Krebs on Security reports that the WannaCry ransomware attack has netted the bad guys a total of just US$26,000. That might not sound like much, but it’s probably a drop in the ocean compared to what it has cost businesses around the world.
At the moment, reports suggest about 200,000 systems have been hit across around 150 countries. With the ransom being demanded running at about US$300, the bad guys are chasing US$60,000,000. So the payoff is quite small so far.
But the real cost for businesses is going to be measured at far more than that I think.
Aside from interruptions to business – more than a dozen hospitals in the UK alone have had to shut down or divert patients – recovery from backups requires manpower. That effort will probably cost as much as paying the ransom.

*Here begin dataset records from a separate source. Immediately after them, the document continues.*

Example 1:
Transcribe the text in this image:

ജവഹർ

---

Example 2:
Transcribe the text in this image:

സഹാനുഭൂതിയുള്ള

Businesses that think paying the ransom will fix their problems should consider a couple of things. An attack on a US hospital last year resulted in about 900 machines being infected. Following a negotiation with the threat actors, the hospital was able to negotiate and pay less that US$20,000 to unencrypt their data. The hackers delivered a spreadsheet with 900 seperate decryption keys – each computer had to be manually fixed using its own unique key, greatly increasing the recovery time and cost.
Aside from patching systems and using up-to-date software having effective backups that have been tested and are quarantined from the rest of your computing environment are critical so you can recover without paying a ransom.